16. Eu égard aux motifs d’annulation retenus, le présent jugement implique, ainsi qu’en ont été averties les parties en application des dispositions combinées du dernier alinéa de l’article L. 911-1 du code de justice administrative et de l’article R. 611-7-3 du même code, que le directeur opérationnel en charge du NOD Loire Vallée du Rhône de La Poste prenne une décision reconnaissant l’imputabilité au service de la pathologie dont est affecté M. B depuis le 10 décembre 2020 et que sa situation soit régularisée à compter de cette date. Il est enjoint au directeur opérationnel en charge du NOD Loire Vallée du Rhône de La Poste d’y procéder dans le délai de deux mois.
Sur les frais d’instance :
17. Il y a lieu, dans les circonstances de l’espèce, de mettre à la charge de La Poste une somme de 1 500 euros au titre des frais exposés par M. B et non compris dans les dépens.
D É C I D E
Article 1er : La décision du 23 février 2022 par laquelle le directeur opérationnel en charge du NOD Loire Vallée du Rhône de La Poste a refusé de reconnaître l’imputabilité au service de la maladie et des arrêts de travail présentés à compter du 10 décembre 2020 par M. B est annulée.

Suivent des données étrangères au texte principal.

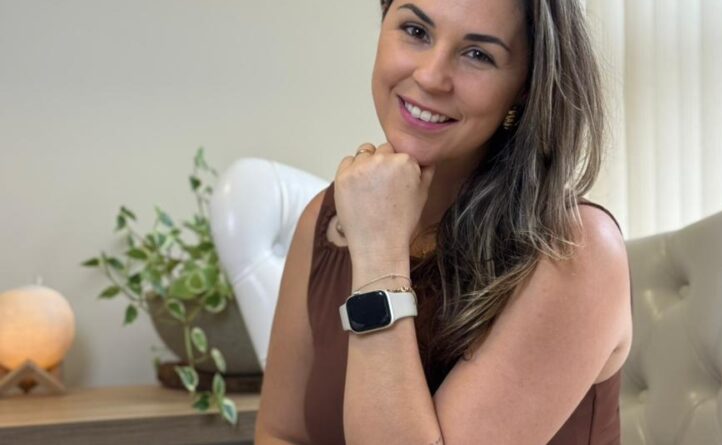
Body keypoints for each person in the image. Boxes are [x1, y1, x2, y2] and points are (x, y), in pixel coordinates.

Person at [255, 0, 632, 443]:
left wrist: (378, 255)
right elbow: (280, 433)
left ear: (525, 87)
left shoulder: (577, 249)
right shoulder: (323, 219)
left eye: (478, 54)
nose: (431, 76)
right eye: (416, 31)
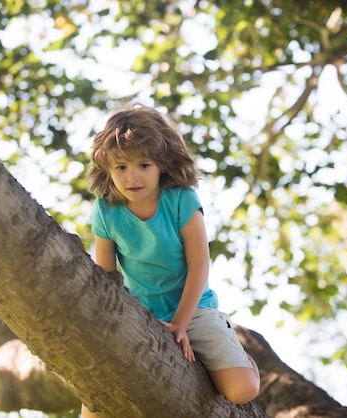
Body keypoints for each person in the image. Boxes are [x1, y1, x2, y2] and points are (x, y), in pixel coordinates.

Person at [82, 104, 260, 417]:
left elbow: (199, 265)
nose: (132, 176)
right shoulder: (106, 210)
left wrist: (179, 323)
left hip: (194, 308)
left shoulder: (180, 198)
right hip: (142, 311)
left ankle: (242, 358)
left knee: (242, 390)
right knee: (95, 403)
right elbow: (106, 277)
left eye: (143, 164)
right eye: (120, 167)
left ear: (161, 165)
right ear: (106, 169)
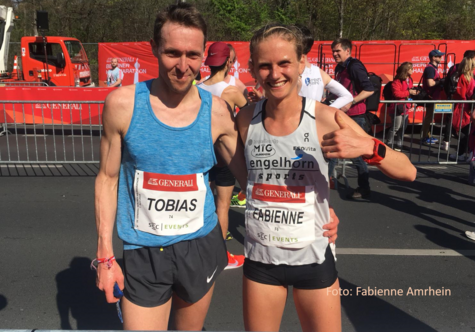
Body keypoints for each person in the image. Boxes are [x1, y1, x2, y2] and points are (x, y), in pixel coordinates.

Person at [237, 23, 416, 332]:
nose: (275, 74)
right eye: (264, 65)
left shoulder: (326, 117)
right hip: (261, 261)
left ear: (302, 64)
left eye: (284, 63)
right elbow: (250, 182)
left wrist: (369, 147)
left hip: (314, 261)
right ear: (252, 67)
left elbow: (408, 170)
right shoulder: (244, 119)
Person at [94, 4, 250, 330]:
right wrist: (106, 256)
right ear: (154, 48)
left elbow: (251, 178)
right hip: (144, 250)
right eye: (172, 53)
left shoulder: (218, 112)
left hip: (201, 245)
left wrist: (316, 209)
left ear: (204, 55)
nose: (183, 66)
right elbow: (107, 179)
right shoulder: (122, 105)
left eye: (193, 55)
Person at [197, 41, 248, 268]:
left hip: (202, 154)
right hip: (225, 154)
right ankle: (221, 257)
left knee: (201, 205)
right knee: (223, 206)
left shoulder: (196, 88)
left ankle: (198, 251)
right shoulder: (231, 91)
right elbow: (249, 119)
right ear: (228, 62)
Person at [330, 38, 375, 199]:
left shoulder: (354, 66)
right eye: (333, 51)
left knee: (356, 155)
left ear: (347, 51)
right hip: (342, 115)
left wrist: (351, 102)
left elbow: (369, 89)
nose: (334, 54)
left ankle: (364, 188)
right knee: (332, 150)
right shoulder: (340, 67)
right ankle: (325, 182)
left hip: (356, 116)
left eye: (338, 51)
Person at [296, 26, 353, 109]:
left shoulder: (288, 73)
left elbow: (347, 96)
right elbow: (347, 96)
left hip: (300, 120)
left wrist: (325, 111)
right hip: (311, 119)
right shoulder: (319, 72)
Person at [386, 62, 419, 151]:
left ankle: (398, 144)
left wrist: (415, 92)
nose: (412, 70)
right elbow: (397, 94)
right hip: (397, 107)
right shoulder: (397, 81)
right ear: (406, 70)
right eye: (410, 68)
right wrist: (409, 92)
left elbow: (409, 91)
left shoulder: (410, 80)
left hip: (406, 106)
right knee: (396, 127)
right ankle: (388, 143)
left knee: (403, 127)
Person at [449, 56, 475, 161]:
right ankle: (466, 152)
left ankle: (462, 153)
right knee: (468, 131)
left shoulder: (463, 77)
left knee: (464, 131)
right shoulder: (471, 77)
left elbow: (461, 94)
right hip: (468, 106)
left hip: (464, 107)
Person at [420, 49, 445, 145]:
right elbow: (430, 83)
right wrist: (440, 82)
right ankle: (424, 137)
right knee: (428, 117)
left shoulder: (433, 68)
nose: (441, 58)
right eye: (439, 56)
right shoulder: (430, 68)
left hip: (433, 96)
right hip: (431, 97)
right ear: (433, 57)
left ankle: (427, 135)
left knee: (429, 117)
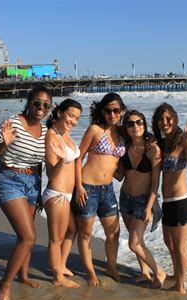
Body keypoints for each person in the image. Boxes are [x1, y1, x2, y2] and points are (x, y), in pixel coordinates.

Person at [0, 85, 53, 300]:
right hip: (9, 180)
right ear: (28, 101)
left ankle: (23, 275)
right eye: (37, 103)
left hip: (32, 182)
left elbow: (39, 164)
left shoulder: (44, 131)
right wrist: (4, 143)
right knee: (29, 236)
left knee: (26, 234)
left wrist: (40, 190)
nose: (41, 108)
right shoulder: (12, 123)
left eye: (46, 105)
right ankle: (5, 283)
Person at [72, 92, 127, 286]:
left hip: (108, 190)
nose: (112, 114)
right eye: (108, 110)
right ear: (102, 112)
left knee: (114, 233)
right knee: (85, 234)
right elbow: (79, 158)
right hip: (87, 188)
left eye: (116, 110)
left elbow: (119, 167)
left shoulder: (123, 134)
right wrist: (78, 186)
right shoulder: (95, 130)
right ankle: (90, 272)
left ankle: (111, 267)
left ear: (122, 111)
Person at [151, 103, 187, 294]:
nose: (165, 123)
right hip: (167, 203)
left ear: (175, 119)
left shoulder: (182, 140)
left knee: (180, 247)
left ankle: (180, 285)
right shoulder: (163, 142)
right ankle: (176, 273)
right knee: (168, 242)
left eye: (168, 118)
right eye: (161, 119)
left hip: (181, 201)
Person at [114, 110, 166, 288]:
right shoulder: (124, 147)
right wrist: (102, 161)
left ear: (144, 125)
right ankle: (144, 273)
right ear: (126, 128)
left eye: (139, 122)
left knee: (134, 243)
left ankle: (159, 272)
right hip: (125, 199)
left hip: (143, 201)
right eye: (130, 123)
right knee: (137, 240)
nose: (135, 126)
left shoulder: (153, 149)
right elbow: (120, 176)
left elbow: (155, 183)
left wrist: (149, 206)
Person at [43, 98, 82, 288]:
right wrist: (61, 160)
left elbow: (75, 162)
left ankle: (61, 265)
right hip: (57, 194)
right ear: (59, 113)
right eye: (71, 115)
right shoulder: (52, 135)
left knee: (72, 230)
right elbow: (51, 173)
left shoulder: (66, 134)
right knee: (56, 238)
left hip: (68, 195)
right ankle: (57, 277)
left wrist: (79, 187)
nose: (73, 121)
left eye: (77, 118)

Article 2 : Il est enjoint au directeur opérationnel en charge du NOD Loire Vallée du Rhône de La Poste de prendre une décision d’imputabilité au service de la pathologie dont est affecté M. B depuis le 10 décembre 2020, et que sa situation soit régularisée à compter de cette date, l’ensemble dans un délai d’un mois à compter de la notification du jugement.
Article 3 : La Poste versera à M. B la somme de 1 500 euros au titre de l’article L. 761-1 du code de justice administrative.

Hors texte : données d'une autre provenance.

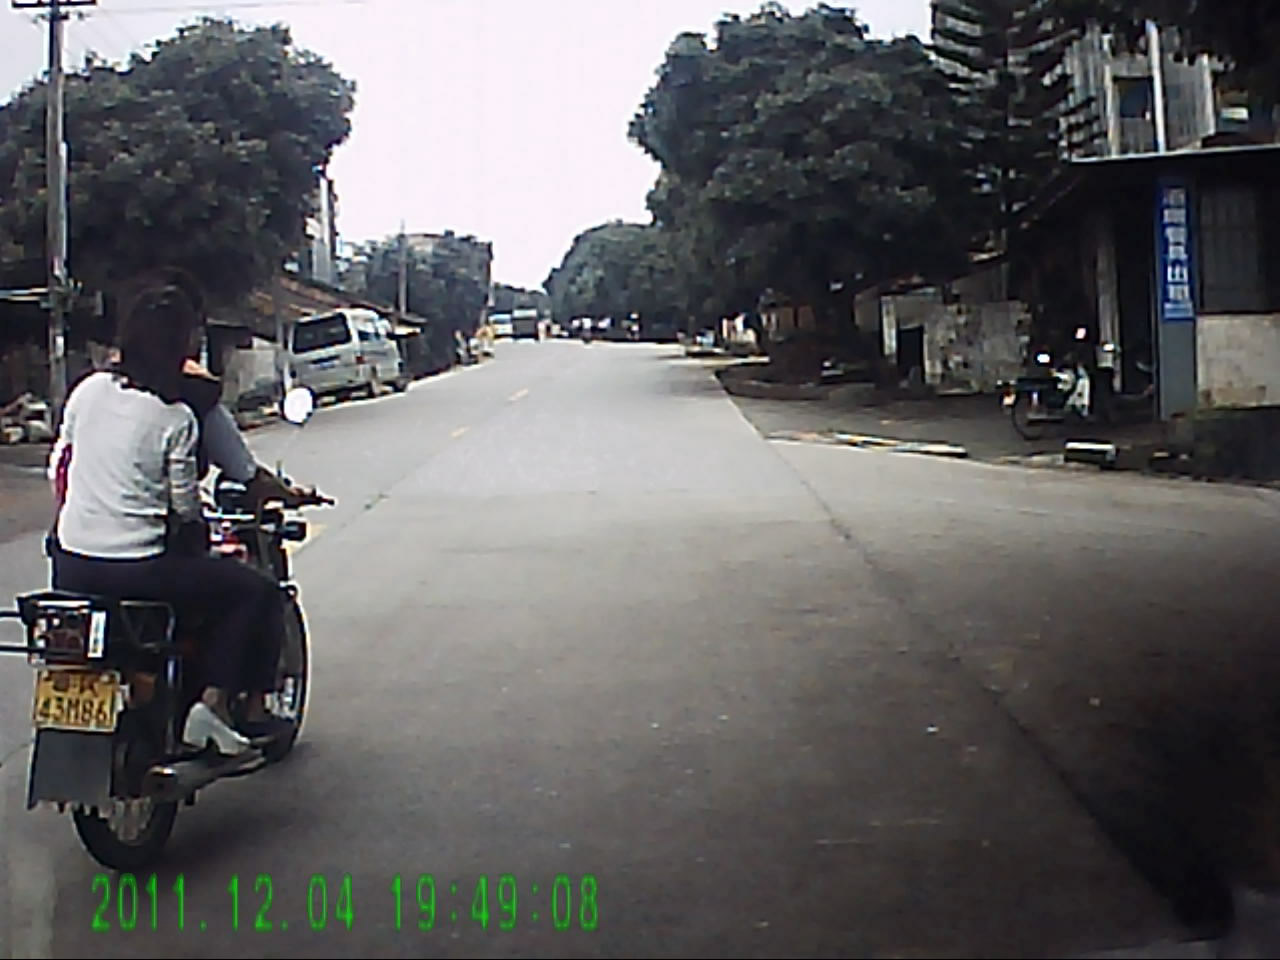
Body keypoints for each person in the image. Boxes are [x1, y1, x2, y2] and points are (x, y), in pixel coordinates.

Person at [48, 281, 289, 756]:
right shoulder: (175, 417)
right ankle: (214, 706)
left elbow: (61, 463)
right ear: (183, 347)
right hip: (138, 570)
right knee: (256, 591)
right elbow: (185, 508)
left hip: (71, 565)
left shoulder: (87, 390)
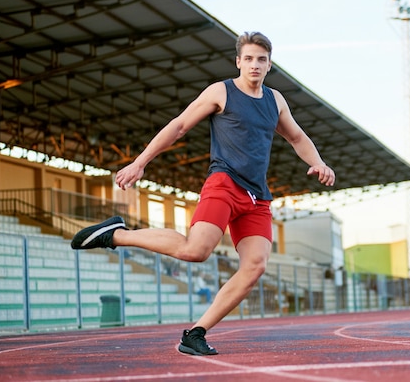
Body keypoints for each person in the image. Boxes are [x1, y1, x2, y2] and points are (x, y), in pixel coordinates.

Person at [70, 32, 335, 356]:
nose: (254, 65)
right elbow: (179, 126)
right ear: (238, 61)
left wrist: (319, 162)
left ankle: (195, 332)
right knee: (196, 250)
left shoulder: (275, 100)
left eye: (261, 60)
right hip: (224, 184)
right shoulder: (221, 92)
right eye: (248, 58)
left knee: (255, 266)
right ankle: (117, 235)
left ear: (269, 65)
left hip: (256, 198)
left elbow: (296, 137)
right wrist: (140, 163)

Article 4 : Le surplus des conclusions des parties est rejeté.
Article 5 : Le présent jugement sera notifié à M. A B et à La Poste.
Délibéré après l’audience du 15 septembre 2023, où siégeaient :
Mme Baux, présidente,
M. Bertolo, premier conseiller,
M. Gueguen, conseiller.
Rendu public par mise à disposition au greffe le 29 septembre 2023.
Le rapporteur,
C. Bertolo
La présidente,
A. Baux
La greffière,
F. Faure
La République mande et ordonne au ministre de l’économie et des finances, en ce qui le concerne, ou à tous commissaires de justice, à ce requis en ce qui concerne les voies de droit commun, contre les parties privées, de pourvoir à l’exécution de la présente décision.